Version: v26.03

AI Inference Hermes Routing Plugin Development Guide

Feature Overview

Hermes-router is a Kubernetes (K8s) native AI inference intelligent routing solution that receives user inference requests and forwards them to appropriate inference service backends.

As an EPP plugin under the GIE framework, Hermes-router focuses only on the request forwarding process. This guide introduces how developers can develop custom routing strategies based on the EPP framework.

Constraints and Limitations

Inference Engine Limitations

Hermes-router's support for inference engines is consistent with GIE. However, some plugins depend on cache-indexer to calculate global KVCache hit rate, and cache-indexer in v25.12 only supports vLLM. Therefore, at this stage, these plugins can indirectly only be used when the inference engine is vLLM, including the following plugins:

  • scorer-aggregate-kv-cache-aware
  • scorer-pd-kv-cache-aware

Other plugins theoretically support multiple inference engines, but currently only scenarios with vLLM as the inference engine have been validated.

Development Limitations

In this document, one EPP instance represents one routing strategy, and a routing strategy typically consists of multiple types of plugins. Plugin development must comply with the GIE Framework Specification.

Deployment Limitations

  • Only supports deployment and running in Kubernetes environments.
  • Plugins need to be developed locally and built into images before they can be deployed and run.
  • If you need to change the routing strategy configuration, the EPP must be restarted after modifying the configuration for the changes to take effect.

Environment Preparation

Environment Requirements

Hardware Requirements

The Hermes-router development environment has no special hardware requirements. It is recommended to configure as follows.

  • CPU: 4 cores or more
  • Memory: 8GB or more
  • Disk: 20GB or more available space

Software Requirements

  • Operating System: Linux
  • Go Environment: Go 1.21 or higher
  • Docker: Docker 20.10+ or compatible container runtime (such as nerdctl)
  • Kubernetes Cluster: For deployment and testing
  • kubectl: For interacting with K8s cluster
  • Helm: Version 3.0+, for deploying Hermes-router

Dependency Components

  • Basic Dependencies

    • Open-source Gateway: Needs to support Gateway API Inference Extension, such as Istio v1.28.
  • Additional Dependencies

    If you want to use the KVCache aware related routing strategies provided by Hermes-router for development, there are the following additional dependencies:

    • KVCache Global Management Component: Provides global KVCache awareness and hit rate calculation, such as cache-indexer v25.12.

Setting Up the Environment

  1. Clone the code repository.

    bash
    # Clone hermes-router main repository
    git clone https://gitcode.com/openFuyao/hermes-router.git
    cd hermes-router
  2. Configure Go development environment.

Excerpts from a dataset:
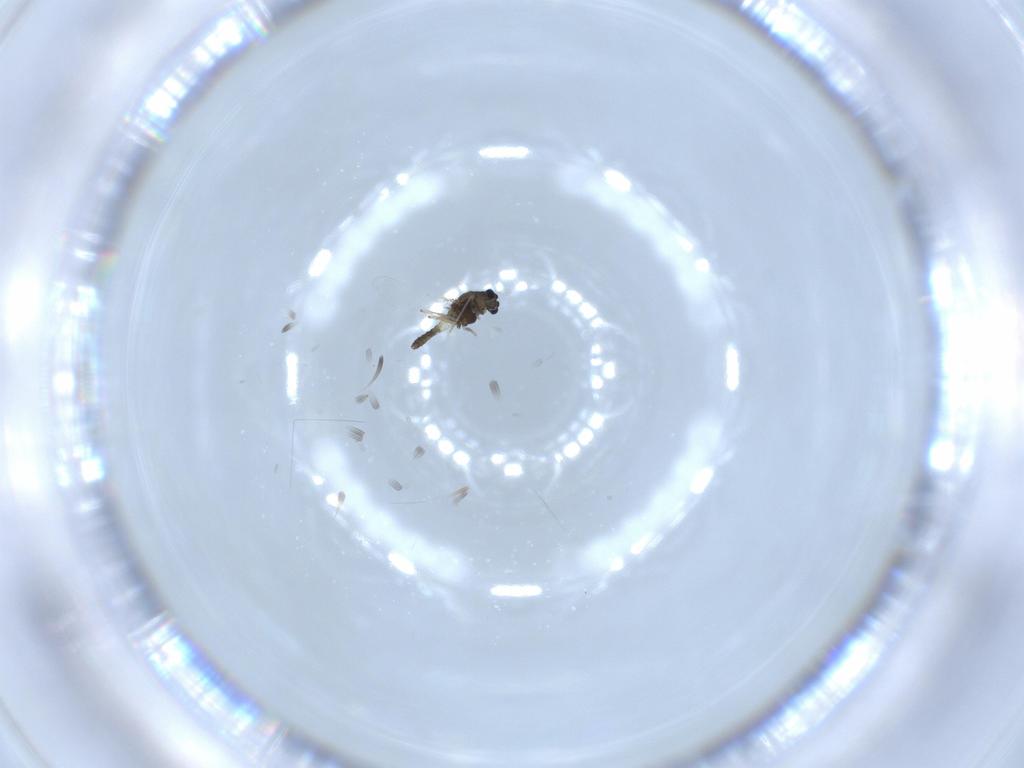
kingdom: Animalia
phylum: Arthropoda
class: Insecta
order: Diptera
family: Chironomidae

» **REQUIRED ACTIONS**
#1 Per the development guide, which Go version does a Hermes-router development environment require?
#2 From the development guide, echo the text starting with "If you want" and going on through "Go development environment.".

» **SOLUTIONS BELOW**
#1 Go 1.21 or higher.

#2
If you want to use the KVCache aware related routing strategies provided by Hermes-router for development, there are the following additional dependencies:

    • KVCache Global Management Component: Provides global KVCache awareness and hit rate calculation, such as cache-indexer v25.12.

Setting Up the Environment

  1. Clone the code repository.

    bash
    # Clone hermes-router main repository
    git clone https://gitcode.com/openFuyao/hermes-router.git
    cd hermes-router
  2. Configure Go development environment.